Moreover, as what specifically regards dyspareunia, coping may be promoted by actively including patients in the clinical examination. In fact, helping patients identify the location of specific painful areas enables them to adopt sexual positions that do not provoke the mechanical stimulation of endometriotic foci or of muscular tender points. For example, avoiding rear entry positions, which stimulate the posterior fornix and the rectum, potentially reduces nociception deriving from endometriotic lesions infiltrating the posterior compartment.66,67


According to Todres and co-workers, homogenization consists in de-emphasizing people’s uniqueness in favor of how they fit into a particular category. Patients are often considered as epiphenomena of their own illness rather than as individuals and as such may be treated as similar or interchangeable with other individuals who belong to their same diagnostic category.18

Applied to women with endometriosis, homogenization may translate both into a lack of attention to patients’ needs and priorities, as has been extensively analyzed in the previous paragraph, and in a scarce promotion of inclusive healthcare.

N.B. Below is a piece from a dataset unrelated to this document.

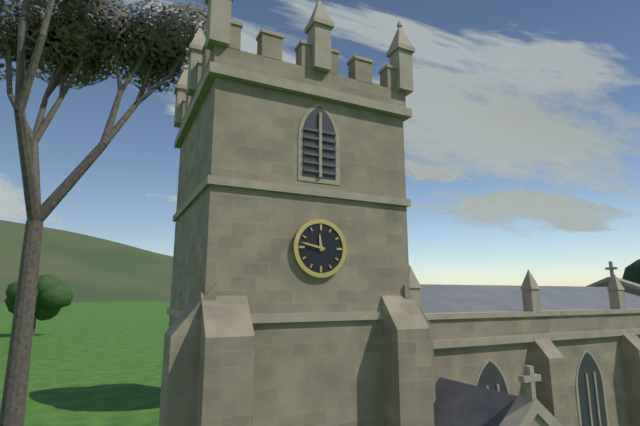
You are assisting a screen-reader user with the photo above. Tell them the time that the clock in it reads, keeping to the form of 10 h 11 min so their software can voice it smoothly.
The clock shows 11 h 47 min
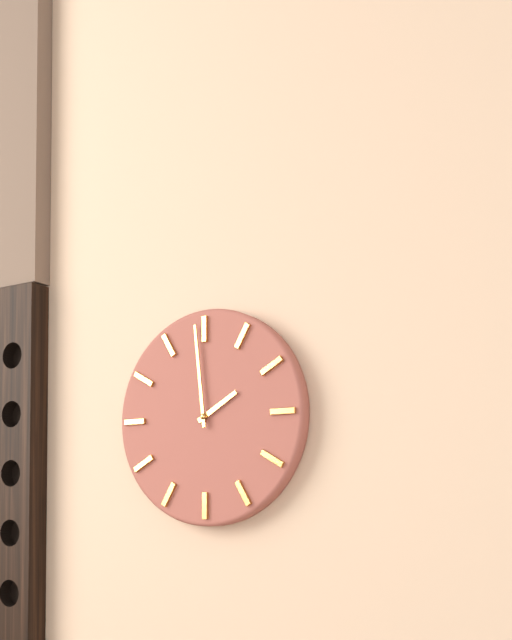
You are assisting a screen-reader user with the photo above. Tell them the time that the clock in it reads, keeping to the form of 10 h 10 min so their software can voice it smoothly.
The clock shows 1 h 59 min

Although in countries with a national health system the pressure of the economics of treatments may be less tangible, it should never be given for granted that all persons have the same access to care. It has been estimated that in 2021 in the USA 8% of adults were not compliant to prescribed treatments due to their cost and that women and black people were the most vulnerable in such sense.68 Women and people with a low socio-economic status are also the individuals among which chronic pain conditions are more prevalent.69

There are two main ways in which physicians may be bearers of more inclusive healthcare: by making sure prescribed treatments are accessible for all individuals and by promoting a rational use of healthcare resources.

Socioeconomic factors influence access to care not only at an individual level but also at a national level. Less wealthy public health services may not be able to afford prolonged treatments with expensive drugs for everyone70 and, in general, favoring costly treatments which are not justified by ascertained and long-lasting benefits may dissipate health systems’ resources which could be invested in a more efficient manner.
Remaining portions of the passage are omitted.